Sayın Başbakan bir İstiklal Mücadelesi veriyoruz dedi. İstiklal Mücadelesi verilen bir yerde, bu mücadeleye top yekûn iştirak etmek gerekir. Başbakan bu mücadeleyi uzun süre tek başına verdi. Biz milletvekilleri olarak Başbakanın temposuna, kararlılığına ve tavrına ayak uyduramadık. Bakanlarda dâhil buna. Bu Başbakanımızın tek başına yapabileceği bir mücadele değil. Başbakanımızın olduğu ortamda herkes konuşuyor fakat Başbakanın olmadığı ortamlarda farklı şeyler oluyor. Gezi olaylarının Bursa’ya da yansıması oldu. Bursa’da bir Belediye Başkanı Gezi Olaylarına lojistik destek verdi. Fatih Sultan Mehmet Bulvarı’ndan, Nilüfer’den insanları toplayıp Heykele kadar yürüten adam Mustafa Bozbey’dir. Mustafa Bozbey’in bu desteğine karşı, ne yazık ki bizim yerel idarecilerimiz aynı hamleyi yapıp dik duruş sergileyemediler. Bizim o günde bu günde tavrımız ortadadır. Bu mücadele sadece Başbakanımızın, Bakanlarımızın mücadelesi değil, Milletvekillerinin yerel idarecilerin mücadelesidir. Herkes bu mücadelede tavrını ortaya koymalıdır.

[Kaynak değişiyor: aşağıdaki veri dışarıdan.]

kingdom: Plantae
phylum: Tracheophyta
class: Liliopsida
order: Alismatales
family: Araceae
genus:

Bu süreçte Başbakan’a yeteri kadar destek verilmemesini Cemaat korkusuna mı bağlıyorsunuz?
Cemaat bulunduğu her ortamda başta siyaseti yönlendiren kişiler olmak üzere o yörenin bürokratik yapısını iyi irdeleyip, o bürokratik yapıda en üstte bulunan kişileri kendi dairelerinin içine alıyor. Dairelerinin içine aldıktan sonra onların desteğini alıyorlar ve bir takım menfaat ilişkileri başlıyor. Siz eğer çocuklarınızı bu dershanelerde parasız okutuyorsanız, sizin bu süreçte farklı tavır sergileme şansınız olmaz. Ankara’daki bürokrasinin en üst tarafında da, en alt tarafında da bu böyle. Bir ilde veya ilçede bu camiaya ait bir dershane varsa, orada o ilin veya ilçenin yöneticilerinin çocukları menfaat sağlıyor ise, tavır koyma şansları yok. Bu şekilde menfaat köprüleri kurduğunuz zaman o köprüleri yıkıp atamazsınız. Ne yazık ki, Gezi Olaylarında, MİT Müsteşarına yapılan operasyonda ve 17 Aralık operasyonunda, bu menfaat ilişkilerinden ötürü Başbakanımız yalnız bırakıldı. Bu hadiseler karşısında ben dik durdum ve çok sert açıklamalar yaparak Başbakanımızı yalnız bırakmadım. Sosyal medyayı etkin kullanan bir vekil olarak tavrımı net bir şekilde ortaya koydum. Bursa’da ve Türkiye’nin çeşitli yerlerindeki parlamenterler bu tavrı net olarak ortaya koymadılar ki, sayın Başbakan bu yönde talimat verdi ve herkes tavrını belirlesin dedi.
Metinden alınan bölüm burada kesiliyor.